Bitcoin’s original intention is to lower the transaction costs of payment networks that are dependent on trusted actors.  Taken to an extreme, everything has some value even information.  So if we need to pay for information, transaction costs act as a tax thus diluting the profits of creators and service providers.

Our society benefits when information (not misinforamtion) and services can be traded freely or at least at much lower cost of transacting.


With Bitcoin we have solved the issue of high transaction costs, but the system is not yet near mass adoption.  By a rough estimate, and many other Bitcoin wallet services or software have a few million users.  That is about 0.1% of the global households.  By no means is this anywhere near critical mass.  Furthermore, the system is limited by the types of payment transactions that can occur in a truly trustless fashion when two or more parties are involved.

So what is needed for critical mass?

Master Protocol

The development of the Master Protocol is intended to address some of the weaknesses in Bitcoin – stability and security.

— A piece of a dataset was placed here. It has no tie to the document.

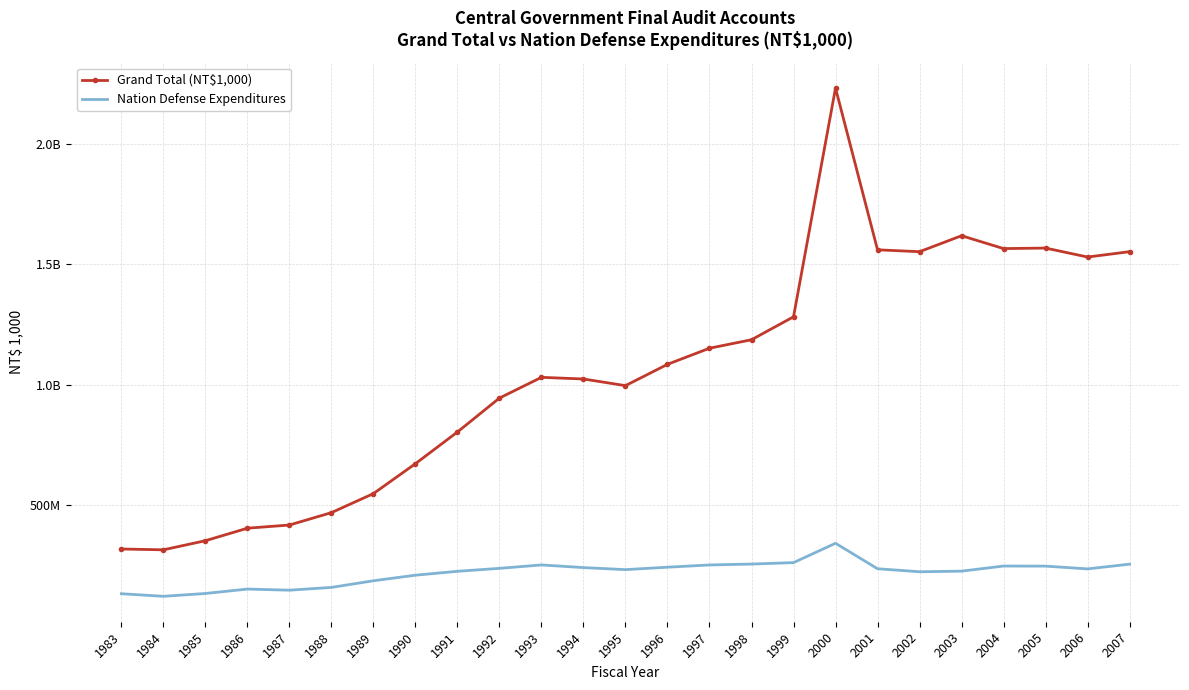

What is the maximum value for Nation Defense Expenditures?

343281758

As well as extend the capability of the system of trustless payments beyond just bitcoins.

Why is that so important and what does it really mean?


Friedrich Hayek, a Noble Prize winning economist (there is a running joke to never listen to an economist for investment advice by the way, but he is no longer alive so we may be good) wrote a book called The Denationalization of Money back in the 1970’s after the US was taken off the gold standard.  Hayek postulated that private monies could compete for use, and that monies which are deemed by people using them to have stability would ultimately win acceptance.  Not everyone agreed with him on various facets of this arguments, but it indeed is hard to find people who want to hold money that devalues over time as they age.

With Bitcoin’s volatility some people in short term periods would elect to revert back to government issued monies in order to mitigate  risk of devaluation.  Consequently there is need for  mechanisms for hedging against wild ups or downs for participants in the Bitcoin network.  In the Master Protocol these are addressed with Escrow Backed Securities (i.e., an EBS backed by gold ro a basket of commodities used to gauge inflation) and Contract For Difference.  If you are interested in more reading check out the Master Protocol specification:


Another issue with or rather feature of Bitcoin is that transactions are no reversible. Usually this is great.  However, not for a store of value function.  Imagine if a nefarious hacker gets a hold of your secret Bitcoin key and siphons away all of your coins.  Or a family member who recently got sucked into an online gambling habit.  Those coins are long gone.

The Master Protocol includes the concept of Savings and Guardian Addresses, which allow for the reversal of transactions should a Savings Address become compromised.

Trustless Trading on Bitcoin

Today we can send bitcoins to each other and that is a great innovation reducing costs of value transfer.  But let’s say you wanted to trade some Dogecoin for some Litecoin, you have to trust an exchange.  Even if you know the person running that exchange and he or she is a real stand up person, you need to trust that they have some real security professionals locking that exchange down better than Fort Knox!

Bitcoin’s protocol can be extended to allow for the trading of multiple currencies or other property in a completely trustless manner.  Master Protocol addresses this and is the first to have trustless trades on Bitcoin’s network between two properties.  The first such trades occurred in November 2013 using Test Mastercoins and Bitcoins.